**Exercise prompt:**
Go line by line through the records and tally those that include "semi". Respond with the tally only.

**Input material:**
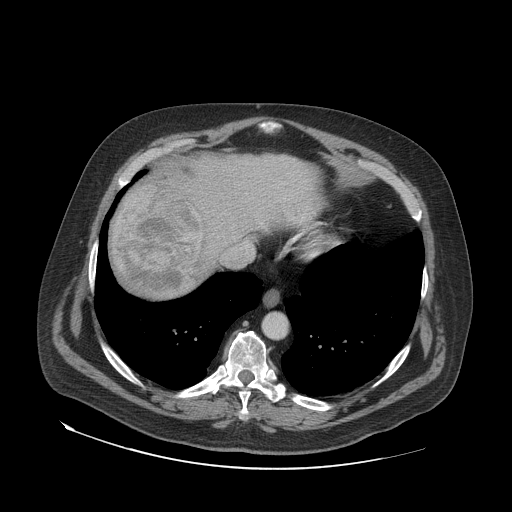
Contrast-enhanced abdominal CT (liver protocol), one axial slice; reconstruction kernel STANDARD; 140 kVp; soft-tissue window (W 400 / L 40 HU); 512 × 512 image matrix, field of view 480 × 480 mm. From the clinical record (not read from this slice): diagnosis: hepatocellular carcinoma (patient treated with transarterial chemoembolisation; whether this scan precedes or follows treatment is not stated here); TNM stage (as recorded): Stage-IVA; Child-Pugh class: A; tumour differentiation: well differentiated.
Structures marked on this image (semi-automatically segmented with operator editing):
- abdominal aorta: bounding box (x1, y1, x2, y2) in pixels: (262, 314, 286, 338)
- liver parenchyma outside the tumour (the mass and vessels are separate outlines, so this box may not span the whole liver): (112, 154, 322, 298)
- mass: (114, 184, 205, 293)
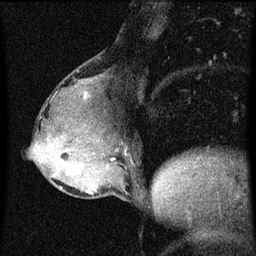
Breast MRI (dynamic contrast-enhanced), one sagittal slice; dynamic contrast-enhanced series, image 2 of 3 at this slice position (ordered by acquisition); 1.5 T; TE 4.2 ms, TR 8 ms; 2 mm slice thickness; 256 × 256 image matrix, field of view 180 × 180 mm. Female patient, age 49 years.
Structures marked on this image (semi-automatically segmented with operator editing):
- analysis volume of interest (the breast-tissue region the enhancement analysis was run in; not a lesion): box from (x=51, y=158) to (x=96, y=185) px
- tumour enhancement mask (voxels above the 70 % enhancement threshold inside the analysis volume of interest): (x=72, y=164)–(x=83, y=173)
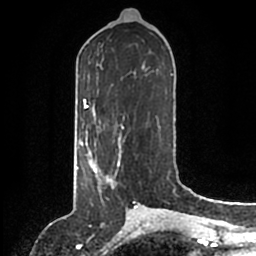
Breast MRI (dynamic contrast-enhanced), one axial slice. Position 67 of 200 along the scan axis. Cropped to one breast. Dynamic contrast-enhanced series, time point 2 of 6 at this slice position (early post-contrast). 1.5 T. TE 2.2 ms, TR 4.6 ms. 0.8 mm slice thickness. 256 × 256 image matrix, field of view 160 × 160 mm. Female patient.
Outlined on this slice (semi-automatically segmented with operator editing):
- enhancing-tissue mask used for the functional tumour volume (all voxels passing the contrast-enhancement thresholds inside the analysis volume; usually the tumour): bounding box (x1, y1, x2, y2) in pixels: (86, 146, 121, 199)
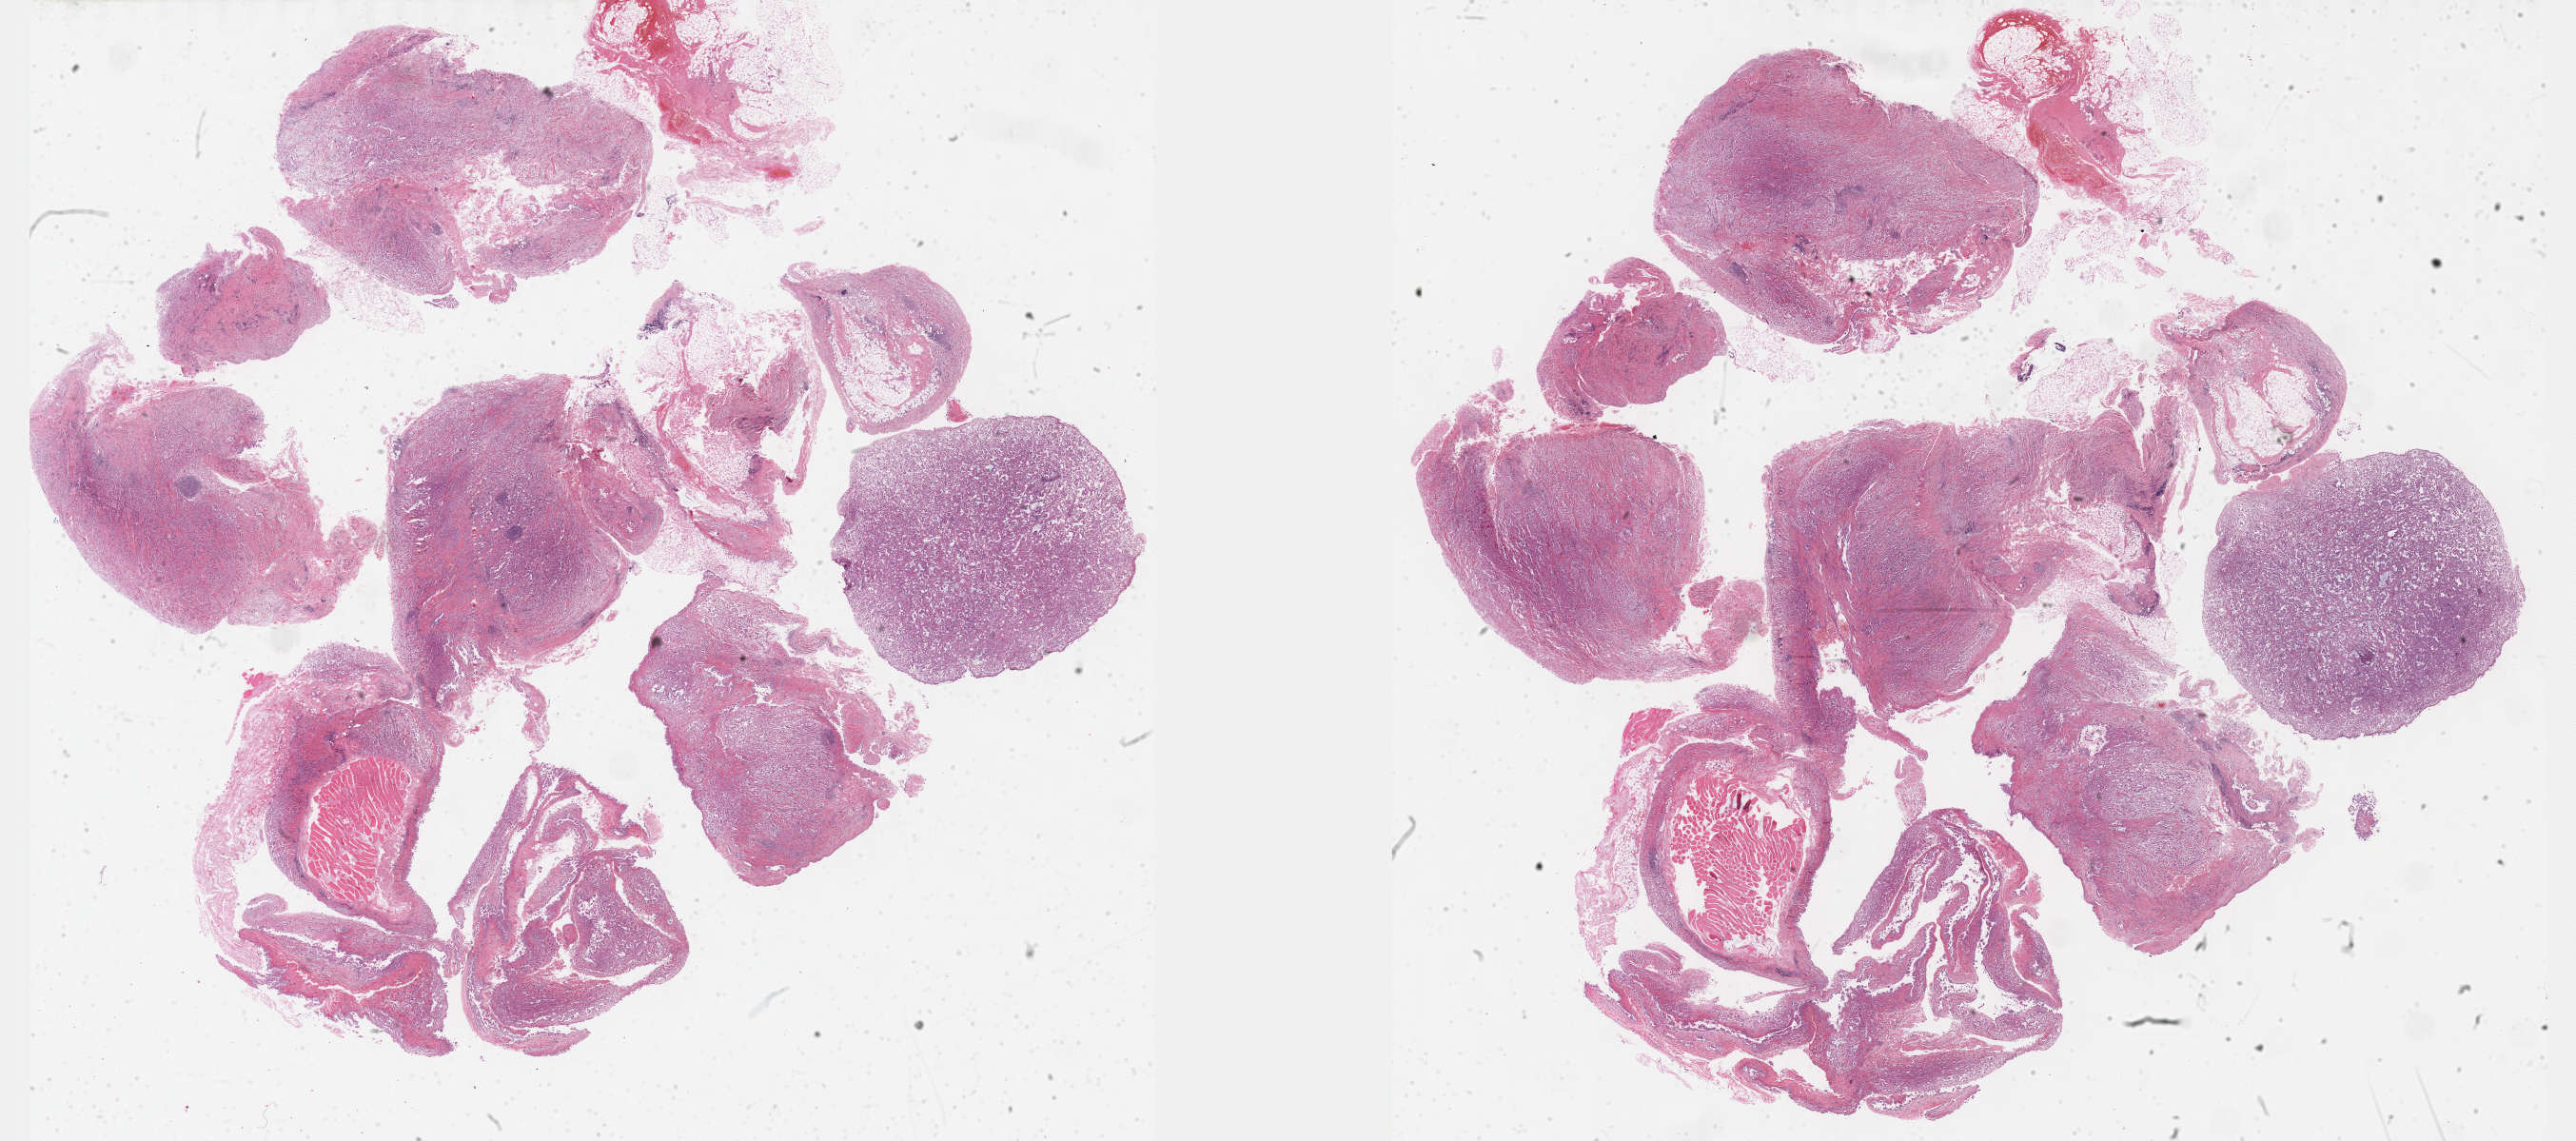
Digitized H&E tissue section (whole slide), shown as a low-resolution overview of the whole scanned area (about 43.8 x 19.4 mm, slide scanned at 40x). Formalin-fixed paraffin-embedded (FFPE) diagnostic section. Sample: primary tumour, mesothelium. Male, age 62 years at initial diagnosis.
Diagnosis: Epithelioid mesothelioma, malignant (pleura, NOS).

--

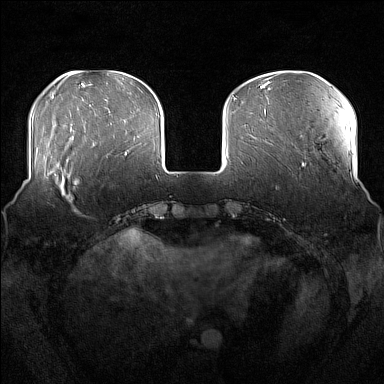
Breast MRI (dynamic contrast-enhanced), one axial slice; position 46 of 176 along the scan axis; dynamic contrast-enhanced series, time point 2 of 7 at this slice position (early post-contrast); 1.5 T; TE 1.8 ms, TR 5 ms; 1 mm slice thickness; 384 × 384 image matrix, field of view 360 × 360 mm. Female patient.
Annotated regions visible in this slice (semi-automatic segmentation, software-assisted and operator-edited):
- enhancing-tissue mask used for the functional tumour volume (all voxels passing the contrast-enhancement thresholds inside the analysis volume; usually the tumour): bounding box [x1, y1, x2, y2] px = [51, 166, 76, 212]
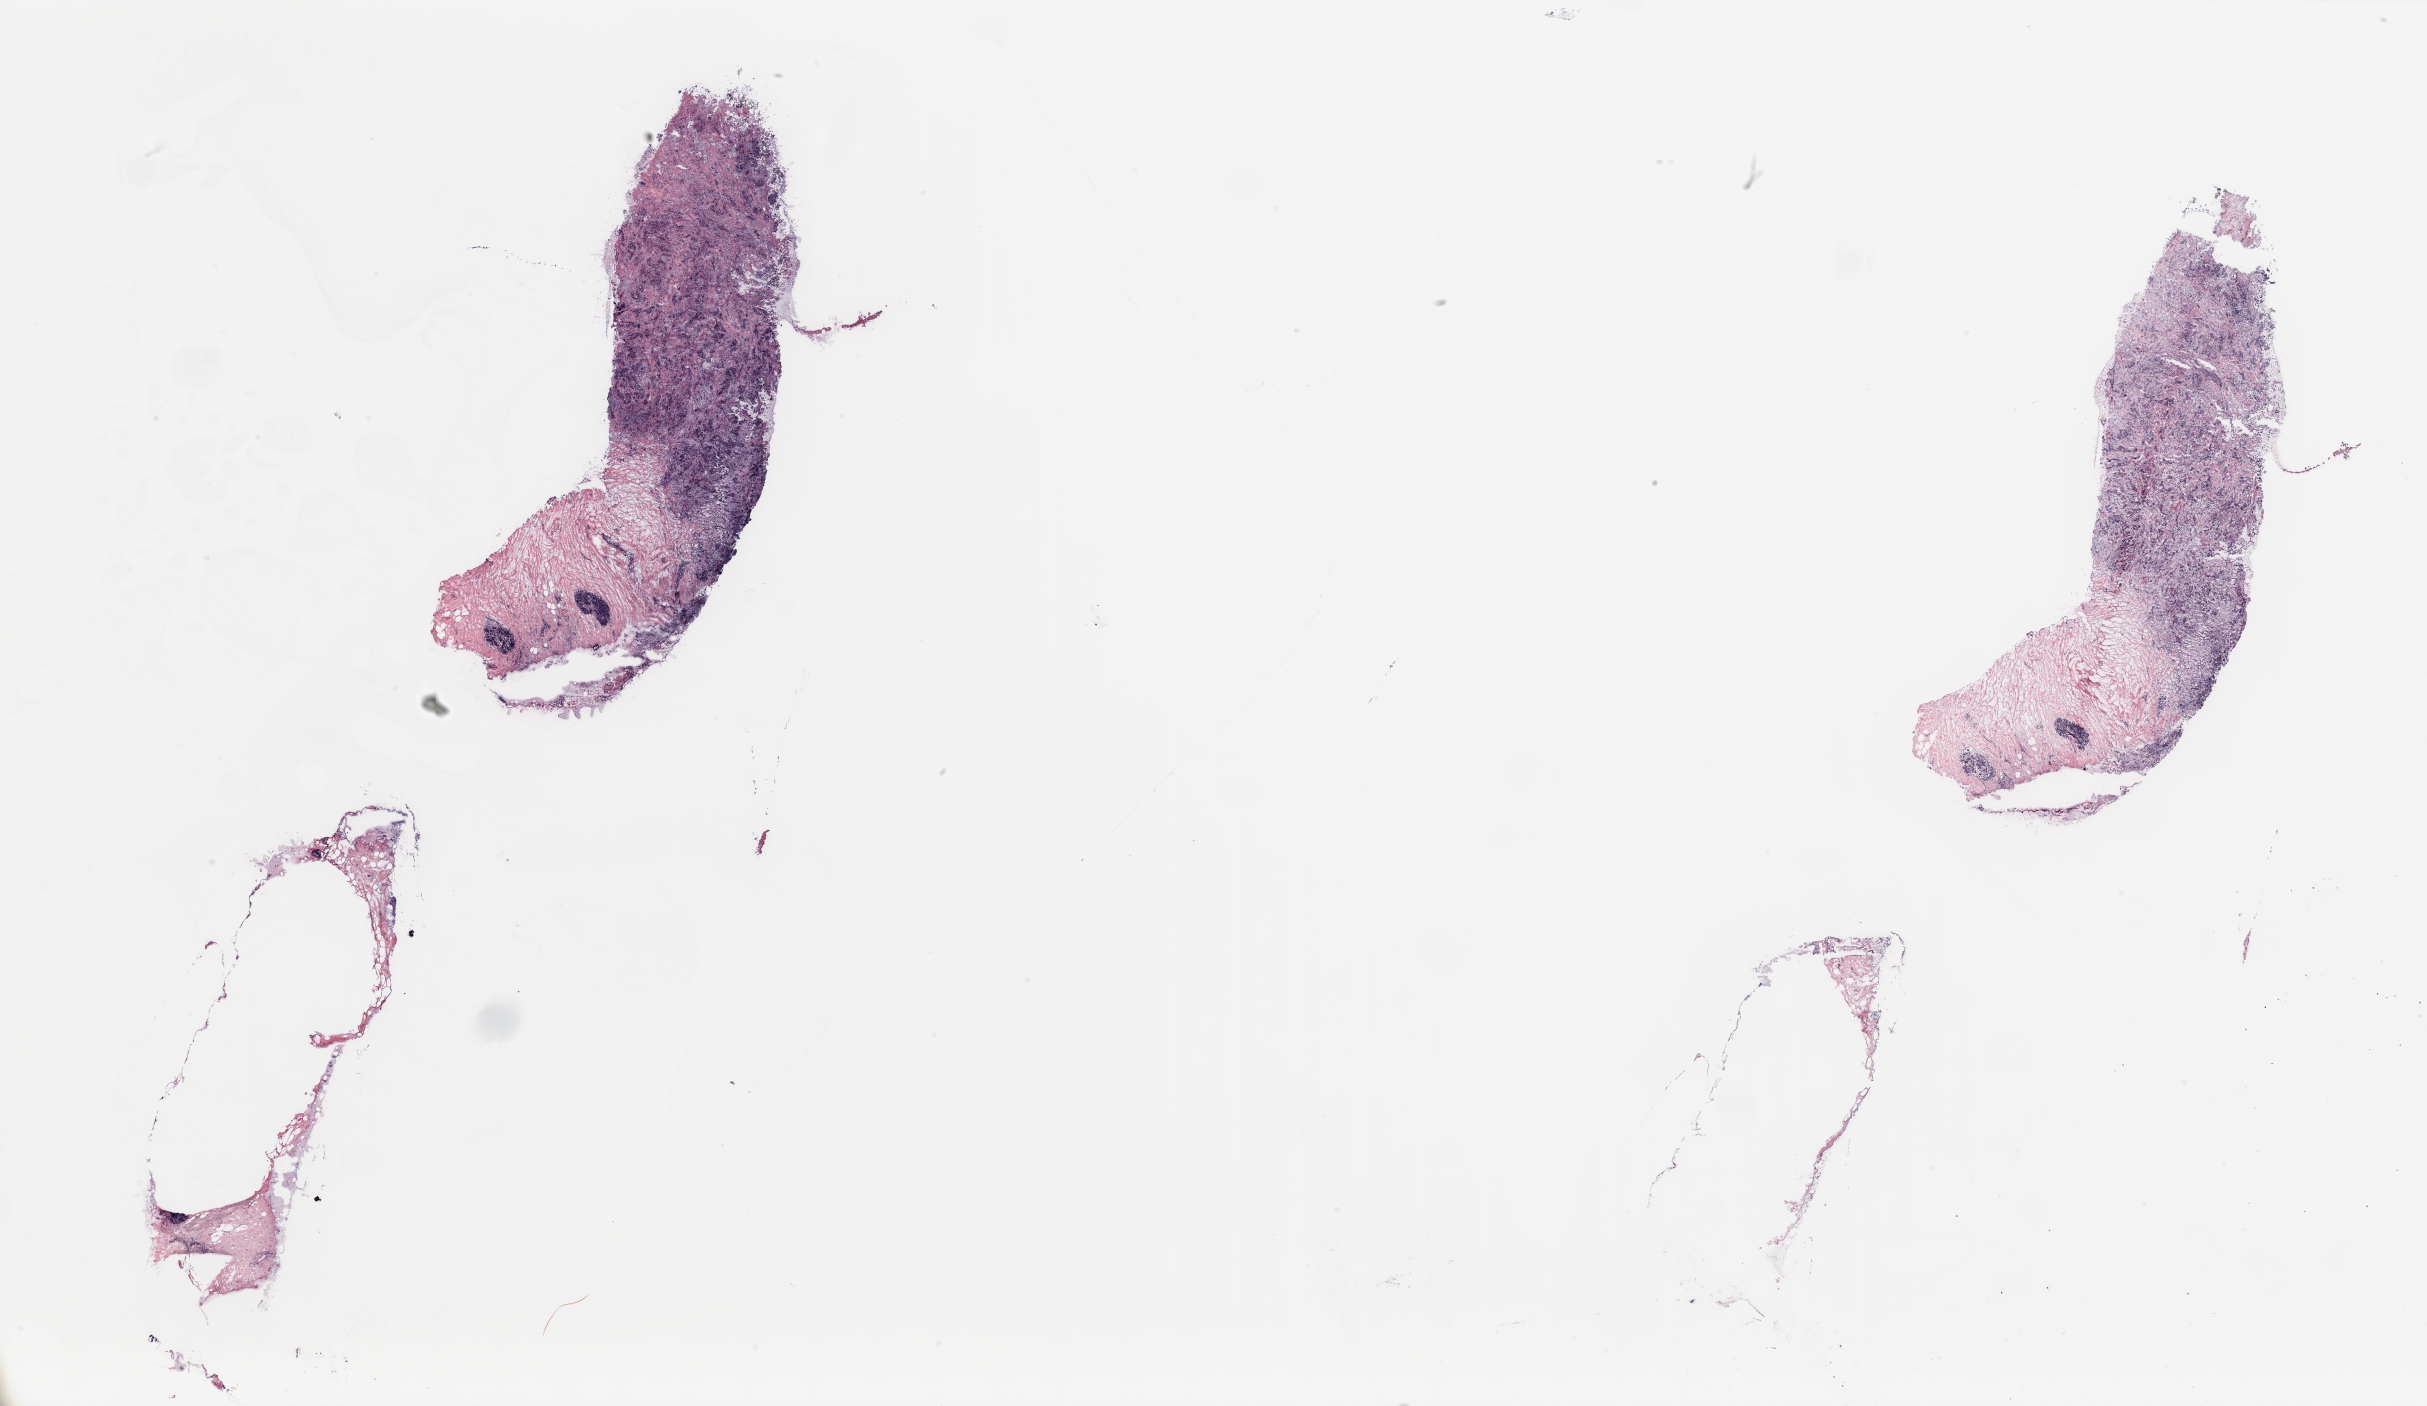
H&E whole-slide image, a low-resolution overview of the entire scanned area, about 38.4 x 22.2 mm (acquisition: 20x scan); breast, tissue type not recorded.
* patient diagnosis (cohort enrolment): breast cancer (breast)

**Task output:**
4